When I write a sentence, there’s about a 10% chance it will have typo or grammatical error of some kind. It’s often painful to find them later, as like most people, I tend to “fill in the gaps” or glide over typos when reading my own writing. Fortunately, this kind of editing, unlike, say, reading for structure or consistency, is very parallelizable. In fact, reading each sentence alone, out of order, might even be better than reading the whole document, sentence by sentence.
As an experiment, I wrote a little script that splits a document up into sentences, with one sentence per line (the script is here). With this CSV, I can use Mechanical Turk to create HITs, with one HIT per sentence. The instructions for workers to label each sentence as “OK” or “Not OK” with an optional field to explain their reasoning. The Mturk interface looks like this:
After splitting the sentences, I went through the CSV file to remove blank lines and LaTeX commands by hand, though one could easily add this feature to the script.

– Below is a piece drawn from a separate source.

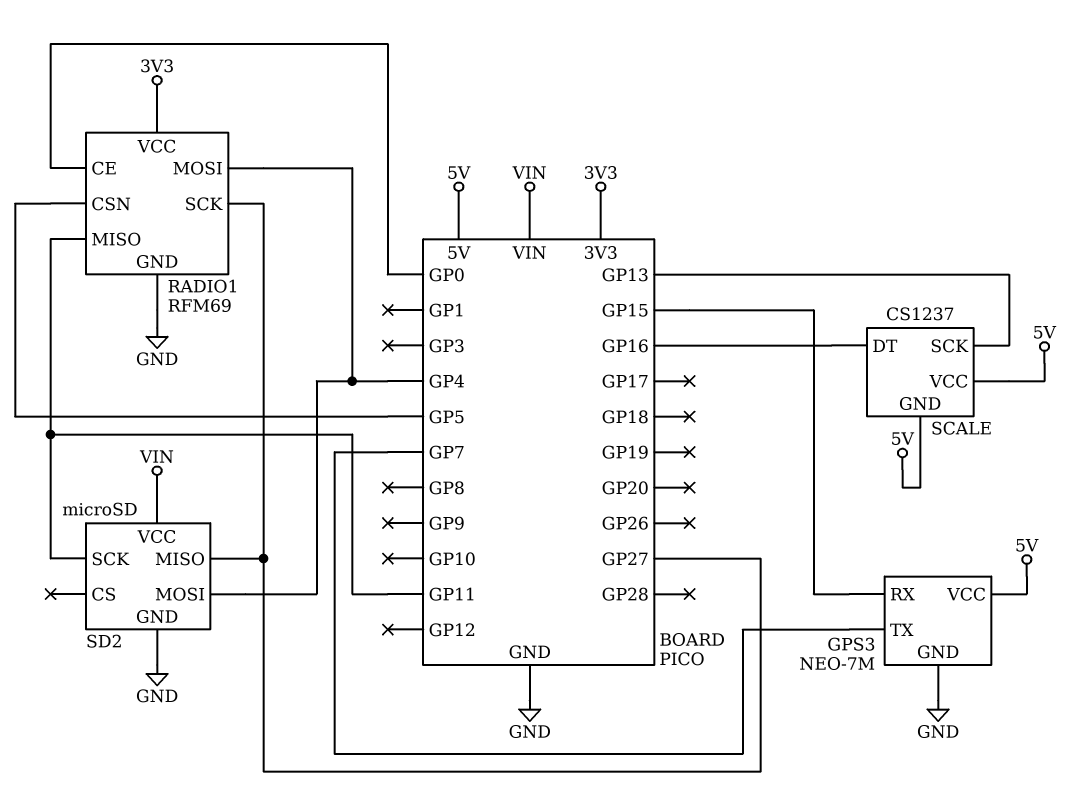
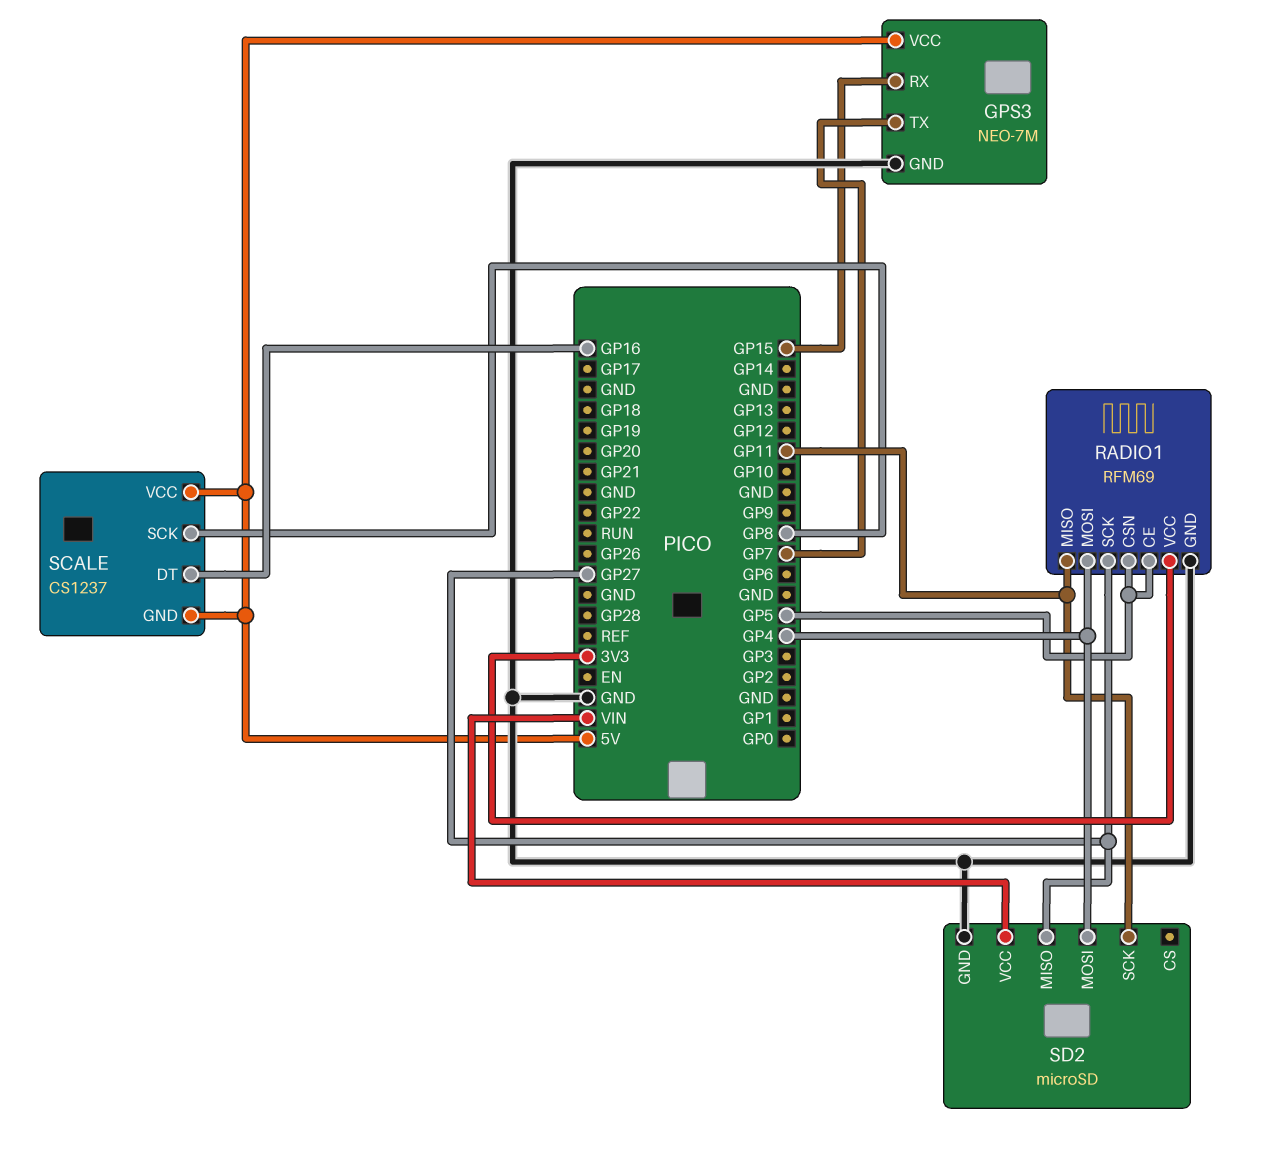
RADIO1 pin CE: GP0 -> GP5
SCALE pin SCK: GP13 -> GP8

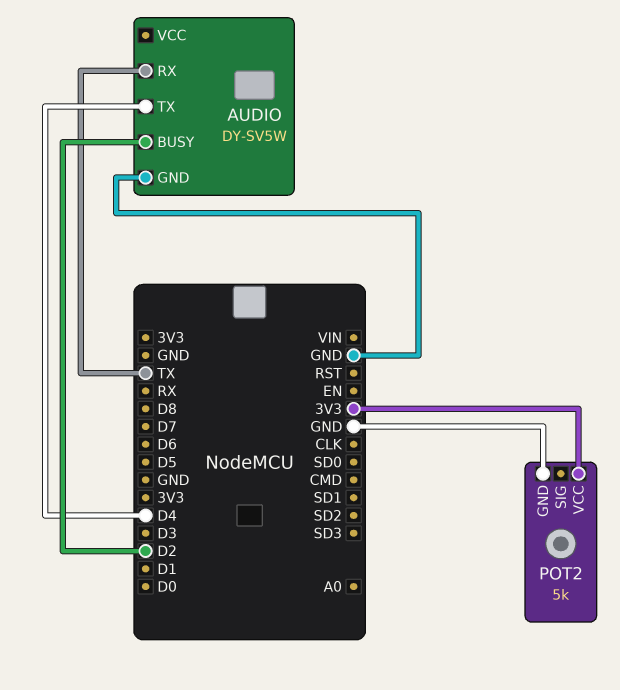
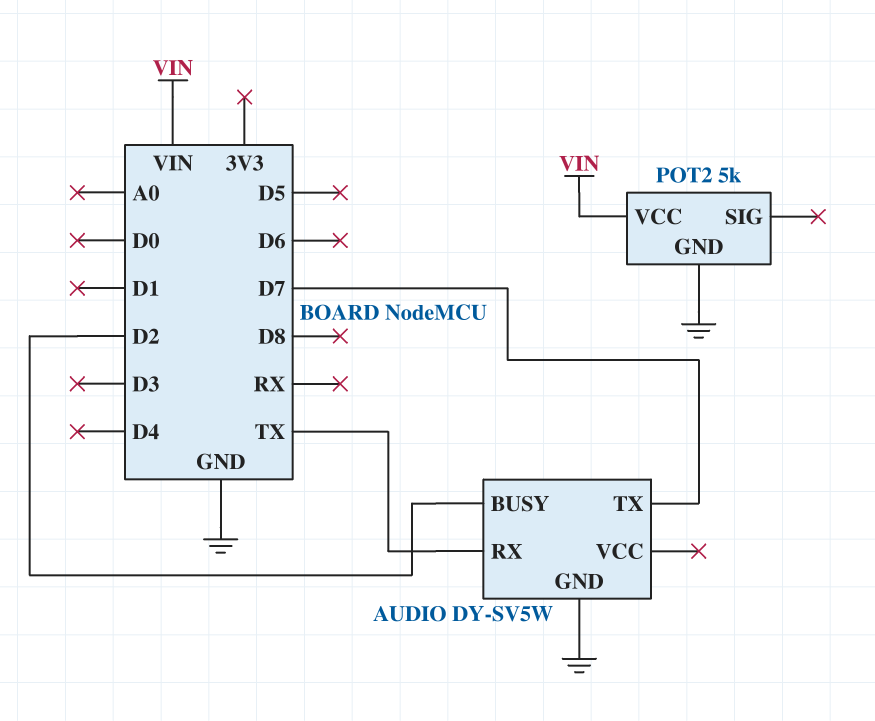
AUDIO pin TX: D4 -> D7
POT2 pin VCC: 3V3 -> VIN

I posted the HITs on MTurk this morning, paying 2 cents, with 4 HITS per sentence (so each sentence will be checked 4 times by different workers). The text was a paper I’m working on. Results starting coming in remarkably quickly—here it as after 30 minutes:
I’m not thrilled with the hourly rate (I try to shoot for $5/hour) but this average is always very sensitive to workers who take a long time. So far, the comments are very helpful, especially since with multiple ratings, you can find problematic sentences—for example:
The “86” is the line number from the LaTeX document, which is nice because it makes it easier to go find the appropriate sentence to fix. Here are some more samples of the kinds of responses I’m getting:
Overall, I think it’s a successful experiment, though it was already well known that MTurk workers can do editing tasks well, from soylent.